Candidata excluída de concurso em Nova Roma (GO) é reintegrada pela Justiça

Justiça suspende exclusão de candidata após banca mudar critério de concurso em menos de 24 horas

Justiça suspende exclusão de candidata após banca mudar critério de concurso em menos de 24 horas

A Justiça de Goiás interveio em um imbróglio envolvendo um concurso público na cidade de Nova Roma (GO), determinando a reinserção provisória de uma candidata ao cargo de Professor de Atendimento Educacional Especializado (AEE). A decisão judicial reverteu a exclusão da postulante, que havia sido aprovada inicialmente e depois eliminada em uma retificação controversa promovida pela banca organizadora do certame.

A candidata, representada pelo advogado Agnaldo Bastos, do escritório Agnaldo Bastos Advocacia Especializada, enfrentava a eliminação após uma mudança abrupta na interpretação das regras do edital. O caso, julgado pelo juiz Élios Mattos de Albuquerque Filho, em substituição na Vara das Fazendas Públicas da Comarca de Iaciara, coloca sob questionamento as ações do Município de Nova Roma e do Instituto Consulpam, responsável pela organização do concurso público.

Reviravolta na Aprovação do Concurso

A situação teve início em 29 de dezembro de 2025, quando a candidata foi oficialmente listada como aprovada no concurso público para Professor de AEE. Sua nota na prova objetiva, 60 pontos, superava o mínimo global de 50 pontos estipulado no Anexo II do edital, que definia os critérios de aprovação. Contudo, menos de 24 horas depois, em 30 de dezembro, a banca divulgou um resultado retificado.

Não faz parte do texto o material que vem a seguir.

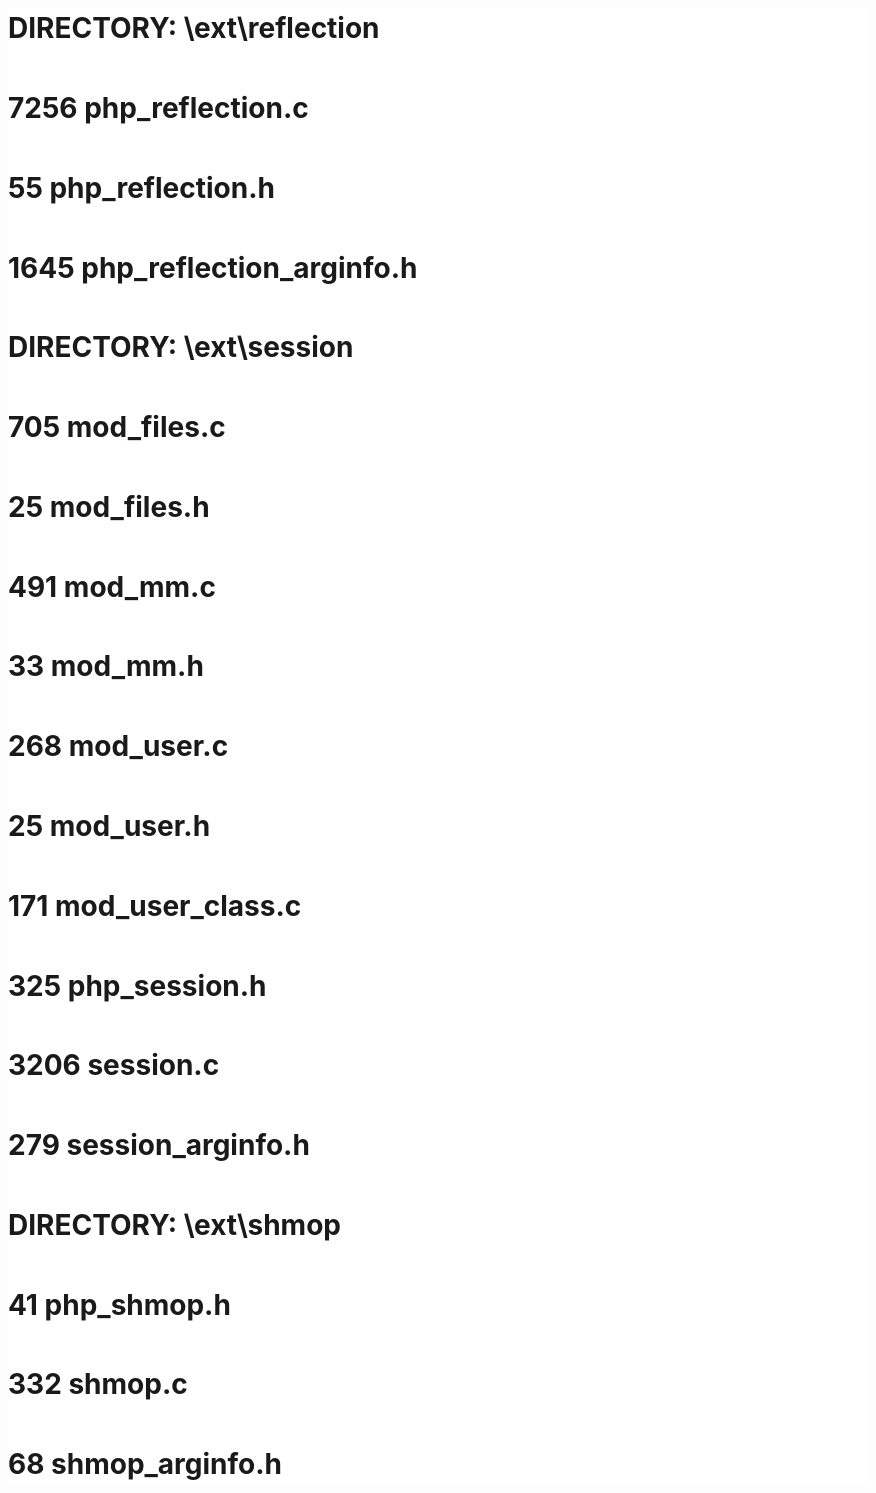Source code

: # DIRECTORY: \ext\reflection
# 7256		php_reflection.c
# 55		php_reflection.h
# 1645		php_reflection_arginfo.h

# DIRECTORY: \ext\session
# 705		mod_files.c
# 25		mod_files.h
# 491		mod_mm.c
# 33		mod_mm.h
# 268		mod_user.c
# 25		mod_user.h
# 171		mod_user_class.c
# 325		php_session.h
# 3206		session.c
# 279		session_arginfo.h

# DIRECTORY: \ext\shmop
# 41		php_shmop.h
# 332		shmop.c
# 68		shmop_arginfo.h
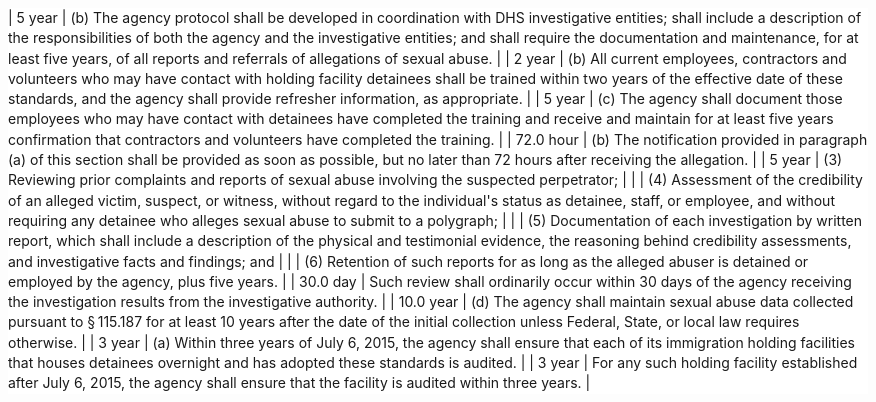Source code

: | 5 year     | (b) The agency protocol shall be developed in coordination with DHS investigative entities; shall include a description of the responsibilities of both the agency and the investigative entities; and shall require the documentation and maintenance, for at least five years, of all reports and referrals of allegations of sexual abuse.                                                                                                                                                 |
| 2 year     | (b) All current employees, contractors and volunteers who may have contact with holding facility detainees shall be trained within two years of the effective date of these standards, and the agency shall provide refresher information, as appropriate.                                                                                                                                                                                                                                    |
| 5 year     | (c) The agency shall document those employees who may have contact with detainees have completed the training and receive and maintain for at least five years confirmation that contractors and volunteers have completed the training.                                                                                                                                                                                                                                                      |
| 72.0 hour  | (b) The notification provided in paragraph (a) of this section shall be provided as soon as possible, but no later than 72 hours after receiving the allegation.                                                                                                                                                                                                                                                                                                                              |
| 5 year     | (3) Reviewing prior complaints and reports of sexual abuse involving the suspected perpetrator;                                                                                                                                                                                                                                                                                                                                                                                               |
|            |               (4) Assessment of the credibility of an alleged victim, suspect, or witness, without regard to the individual's status as detainee, staff, or employee, and without requiring any detainee who alleges sexual abuse to submit to a polygraph;                                                                                                                                                                                                                                   |
|            |               (5) Documentation of each investigation by written report, which shall include a description of the physical and testimonial evidence, the reasoning behind credibility assessments, and investigative facts and findings; and                                                                                                                                                                                                                                                  |
|            |               (6) Retention of such reports for as long as the alleged abuser is detained or employed by the agency, plus five years.                                                                                                                                                                                                                                                                                                                                                         |
| 30.0 day   | Such review shall ordinarily occur within 30 days of the agency receiving the investigation results from the investigative authority.                                                                                                                                                                                                                                                                                                                                                         |
| 10.0 year  | (d) The agency shall maintain sexual abuse data collected pursuant to &#167;&#8201;115.187 for at least 10 years after the date of the initial collection unless Federal, State, or local law requires otherwise.                                                                                                                                                                                                                                                                             |
| 3 year     | (a) Within three years of July 6, 2015, the agency shall ensure that each of its immigration holding facilities that houses detainees overnight and has adopted these standards is audited.                                                                                                                                                                                                                                                                                                   |
| 3 year     | For any such holding facility established after July 6, 2015, the agency shall ensure that the facility is audited within three years.                                                                                                                                                                                                                                                                                                                                                        |
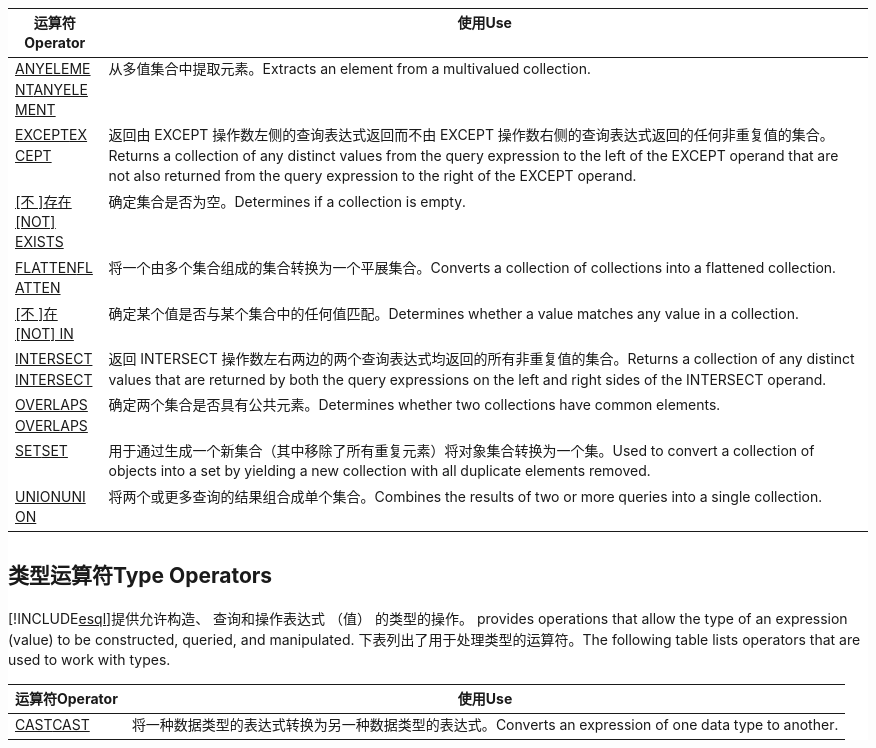 |<span data-ttu-id="b6034-228">运算符</span><span class="sxs-lookup"><span data-stu-id="b6034-228">Operator</span></span>|<span data-ttu-id="b6034-229">使用</span><span class="sxs-lookup"><span data-stu-id="b6034-229">Use</span></span>|  
|--------------|---------|  
|[<span data-ttu-id="b6034-230">ANYELEMENT</span><span class="sxs-lookup"><span data-stu-id="b6034-230">ANYELEMENT</span></span>](../../../../../../docs/framework/data/adonet/ef/language-reference/anyelement-entity-sql.md)|<span data-ttu-id="b6034-231">从多值集合中提取元素。</span><span class="sxs-lookup"><span data-stu-id="b6034-231">Extracts an element from a multivalued collection.</span></span>|  
|[<span data-ttu-id="b6034-232">EXCEPT</span><span class="sxs-lookup"><span data-stu-id="b6034-232">EXCEPT</span></span>](../../../../../../docs/framework/data/adonet/ef/language-reference/except-entity-sql.md)|<span data-ttu-id="b6034-233">返回由 EXCEPT 操作数左侧的查询表达式返回而不由 EXCEPT 操作数右侧的查询表达式返回的任何非重复值的集合。</span><span class="sxs-lookup"><span data-stu-id="b6034-233">Returns a collection of any distinct values from the query expression to the left of the EXCEPT operand that are not also returned from the query expression to the right of the EXCEPT operand.</span></span>|  
|[<span data-ttu-id="b6034-234">&#91;不 &#93;存在</span><span class="sxs-lookup"><span data-stu-id="b6034-234">&#91;NOT&#93; EXISTS</span></span>](../../../../../../docs/framework/data/adonet/ef/language-reference/exists-entity-sql.md)|<span data-ttu-id="b6034-235">确定集合是否为空。</span><span class="sxs-lookup"><span data-stu-id="b6034-235">Determines if a collection is empty.</span></span>|  
|[<span data-ttu-id="b6034-236">FLATTEN</span><span class="sxs-lookup"><span data-stu-id="b6034-236">FLATTEN</span></span>](../../../../../../docs/framework/data/adonet/ef/language-reference/flatten-entity-sql.md)|<span data-ttu-id="b6034-237">将一个由多个集合组成的集合转换为一个平展集合。</span><span class="sxs-lookup"><span data-stu-id="b6034-237">Converts a collection of collections into a flattened collection.</span></span>|  
|[<span data-ttu-id="b6034-238">&#91;不 &#93;在</span><span class="sxs-lookup"><span data-stu-id="b6034-238">&#91;NOT&#93; IN</span></span>](../../../../../../docs/framework/data/adonet/ef/language-reference/in-entity-sql.md)|<span data-ttu-id="b6034-239">确定某个值是否与某个集合中的任何值匹配。</span><span class="sxs-lookup"><span data-stu-id="b6034-239">Determines whether a value matches any value in a collection.</span></span>|  
|[<span data-ttu-id="b6034-240">INTERSECT</span><span class="sxs-lookup"><span data-stu-id="b6034-240">INTERSECT</span></span>](../../../../../../docs/framework/data/adonet/ef/language-reference/intersect-entity-sql.md)|<span data-ttu-id="b6034-241">返回 INTERSECT 操作数左右两边的两个查询表达式均返回的所有非重复值的集合。</span><span class="sxs-lookup"><span data-stu-id="b6034-241">Returns a collection of any distinct values that are returned by both the query expressions on the left and right sides of the INTERSECT operand.</span></span>|  
|[<span data-ttu-id="b6034-242">OVERLAPS</span><span class="sxs-lookup"><span data-stu-id="b6034-242">OVERLAPS</span></span>](../../../../../../docs/framework/data/adonet/ef/language-reference/overlaps-entity-sql.md)|<span data-ttu-id="b6034-243">确定两个集合是否具有公共元素。</span><span class="sxs-lookup"><span data-stu-id="b6034-243">Determines whether two collections have common elements.</span></span>|  
|[<span data-ttu-id="b6034-244">SET</span><span class="sxs-lookup"><span data-stu-id="b6034-244">SET</span></span>](../../../../../../docs/framework/data/adonet/ef/language-reference/set-entity-sql.md)|<span data-ttu-id="b6034-245">用于通过生成一个新集合（其中移除了所有重复元素）将对象集合转换为一个集。</span><span class="sxs-lookup"><span data-stu-id="b6034-245">Used to convert a collection of objects into a set by yielding a new collection with all duplicate elements removed.</span></span>|  
|[<span data-ttu-id="b6034-246">UNION</span><span class="sxs-lookup"><span data-stu-id="b6034-246">UNION</span></span>](../../../../../../docs/framework/data/adonet/ef/language-reference/union-entity-sql.md)|<span data-ttu-id="b6034-247">将两个或更多查询的结果组合成单个集合。</span><span class="sxs-lookup"><span data-stu-id="b6034-247">Combines the results of two or more queries into a single collection.</span></span>|  
  
## <a name="type-operators"></a><span data-ttu-id="b6034-248">类型运算符</span><span class="sxs-lookup"><span data-stu-id="b6034-248">Type Operators</span></span>  
 [!INCLUDE[esql](../../../../../../includes/esql-md.md)]<span data-ttu-id="b6034-249">提供允许构造、 查询和操作表达式 （值） 的类型的操作。</span><span class="sxs-lookup"><span data-stu-id="b6034-249"> provides operations that allow the type of an expression (value) to be constructed, queried, and manipulated.</span></span> <span data-ttu-id="b6034-250">下表列出了用于处理类型的运算符。</span><span class="sxs-lookup"><span data-stu-id="b6034-250">The following table lists operators that are used to work with types.</span></span>  
  
|<span data-ttu-id="b6034-251">运算符</span><span class="sxs-lookup"><span data-stu-id="b6034-251">Operator</span></span>|<span data-ttu-id="b6034-252">使用</span><span class="sxs-lookup"><span data-stu-id="b6034-252">Use</span></span>|  
|--------------|---------|  
|[<span data-ttu-id="b6034-253">CAST</span><span class="sxs-lookup"><span data-stu-id="b6034-253">CAST</span></span>](../../../../../../docs/framework/data/adonet/ef/language-reference/cast-entity-sql.md)|<span data-ttu-id="b6034-254">将一种数据类型的表达式转换为另一种数据类型的表达式。</span><span class="sxs-lookup"><span data-stu-id="b6034-254">Converts an expression of one data type to another.</span></span>|  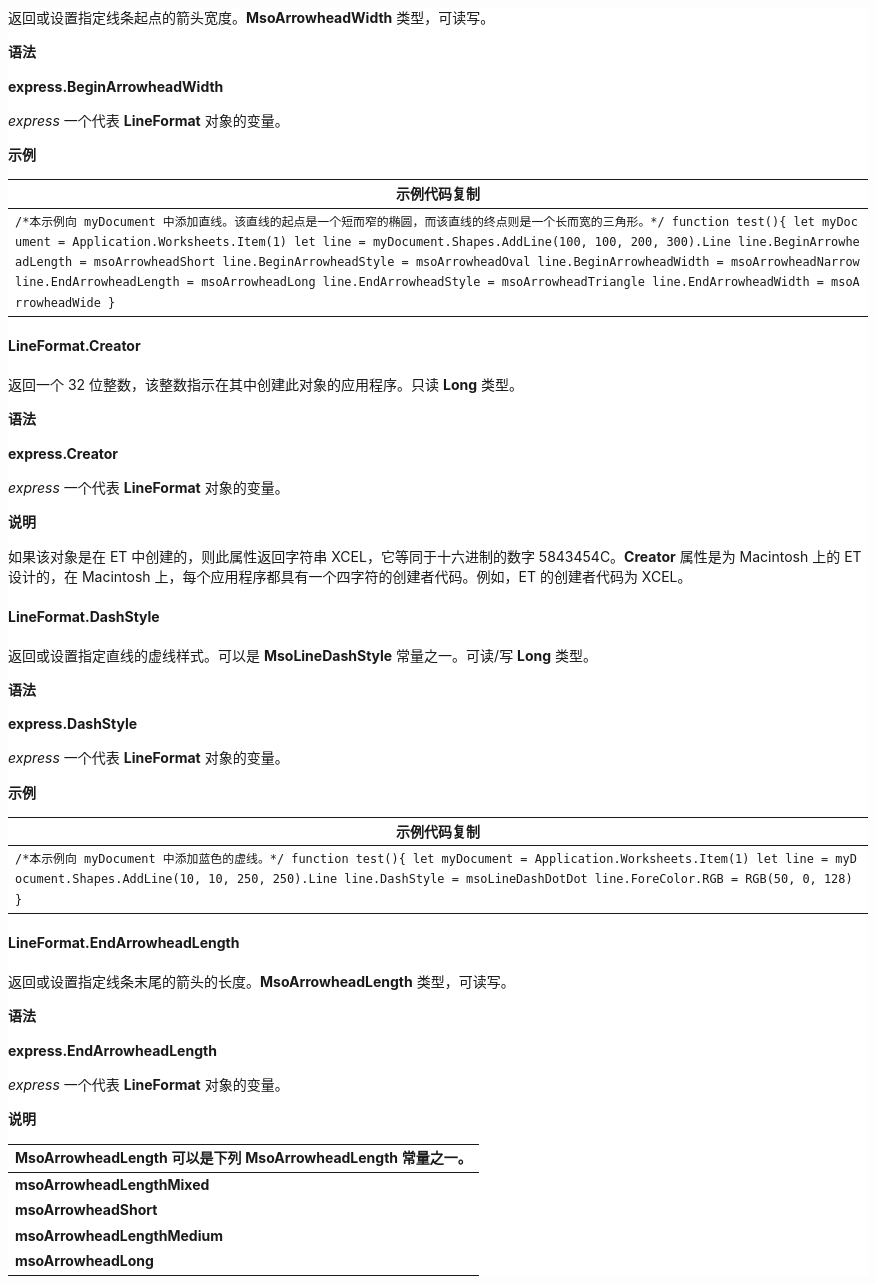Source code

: 返回或设置指定线条起点的箭头宽度。**MsoArrowheadWidth** 类型，可读写。

**语法**

**express.BeginArrowheadWidth**

*express*   一个代表 **LineFormat** 对象的变量。

**示例**

| 示例代码复制                                                 |
| ------------------------------------------------------------ |
| `/*本示例向 myDocument 中添加直线。该直线的起点是一个短而窄的椭圆，而该直线的终点则是一个长而宽的三角形。*/ function test(){ let myDocument = Application.Worksheets.Item(1) let line = myDocument.Shapes.AddLine(100, 100, 200, 300).Line line.BeginArrowheadLength = msoArrowheadShort line.BeginArrowheadStyle = msoArrowheadOval line.BeginArrowheadWidth = msoArrowheadNarrow line.EndArrowheadLength = msoArrowheadLong line.EndArrowheadStyle = msoArrowheadTriangle line.EndArrowheadWidth = msoArrowheadWide }` |

#### **LineFormat.Creator**

返回一个 32 位整数，该整数指示在其中创建此对象的应用程序。只读 **Long** 类型。

**语法**

**express.Creator**

*express*   一个代表 **LineFormat** 对象的变量。

**说明**

如果该对象是在 ET 中创建的，则此属性返回字符串 XCEL，它等同于十六进制的数字 5843454C。**Creator** 属性是为 Macintosh 上的 ET 设计的，在 Macintosh 上，每个应用程序都具有一个四字符的创建者代码。例如，ET 的创建者代码为 XCEL。

#### **LineFormat.DashStyle**

返回或设置指定直线的虚线样式。可以是 **MsoLineDashStyle** 常量之一。可读/写 **Long** 类型。

**语法**

**express.DashStyle**

*express*   一个代表 **LineFormat** 对象的变量。

**示例**

| 示例代码复制                                                 |
| ------------------------------------------------------------ |
| `/*本示例向 myDocument 中添加蓝色的虚线。*/ function test(){ let myDocument = Application.Worksheets.Item(1) let line = myDocument.Shapes.AddLine(10, 10, 250, 250).Line line.DashStyle = msoLineDashDotDot line.ForeColor.RGB = RGB(50, 0, 128) }` |

#### **LineFormat.EndArrowheadLength**

返回或设置指定线条末尾的箭头的长度。**MsoArrowheadLength** 类型，可读写。

**语法**

**express.EndArrowheadLength**

*express*   一个代表 **LineFormat** 对象的变量。

**说明**

| **MsoArrowheadLength** 可以是下列 **MsoArrowheadLength** 常量之一。 |
| ------------------------------------------------------------ |
| **msoArrowheadLengthMixed**                                  |
| **msoArrowheadShort**                                        |
| **msoArrowheadLengthMedium**                                 |
| **msoArrowheadLong**                                         |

Nessa nova versão, o Instituto Consulpam aplicou, de forma retroativa, um critério mais rigoroso previsto em outro trecho do edital, o item 17.2 do Capítulo XVII, que exigia um percentual mínimo de 50% de acertos em cada área de conhecimento. A mudança súbita resultou na eliminação da candidata do certame, gerando o litígio judicial.

Contradições no Edital e Princípios Jurídicos

Ao analisar a solicitação de tutela de urgência, o magistrado identificou uma “contradição objetiva” nas normas do edital do concurso. Segundo a avaliação judicial, o Anexo II, de maneira destacada, fixava uma nota mínima global de 50 pontos para a aprovação, enquanto o item 17.2 do Capítulo XVII impunha a exigência de um desempenho mínimo por disciplina.

Diante de disposições contraditórias em um documento tão crucial quanto um edital de concurso público, o juiz ressaltou que a interpretação mais favorável ao candidato deve prevalecer. Essa prerrogativa visa a garantir a observância de princípios fundamentais como a segurança jurídica, a proteção da confiança legítima e a boa-fé objetiva, pilares do direito administrativo.

Expectativa Legítima e Direito de Defesa

Um ponto crucial destacado na decisão foi o fato de a candidata ter sido, inicialmente, declarada oficialmente aprovada. Para o juiz, a publicação inicial consolidou uma legítima expectativa de direito, impossibilitando que a Administração Pública adotasse um comportamento contraditório, surpreendendo os candidatos com uma modificação abrupta nos critérios de avaliação e aprovação.

Adicionalmente, a ausência de um novo prazo recursal após a alteração do resultado foi considerada uma falha grave. O magistrado entendeu que o ato retificatório não poderia ser tratado como uma mera correção material, uma vez que modificou substancialmente a situação jurídica dos candidatos afetados, tornando indispensável a observância do contraditório e da ampla defesa, garantias constitucionais.

Reinserção Provisória e Participação Sub Judice

Concedendo parcialmente a tutela de urgência, o juiz determinou a suspensão dos efeitos do resultado retificado exclusivamente em relação à candidata. A decisão assegura sua reinserção provisória na lista de aprovados e a garantia de participação nas demais fases do concurso, em caráter sub judice. Com isso, a candidata pode seguir nas próximas etapas do processo seletivo, aguardando a resolução final do mérito da ação.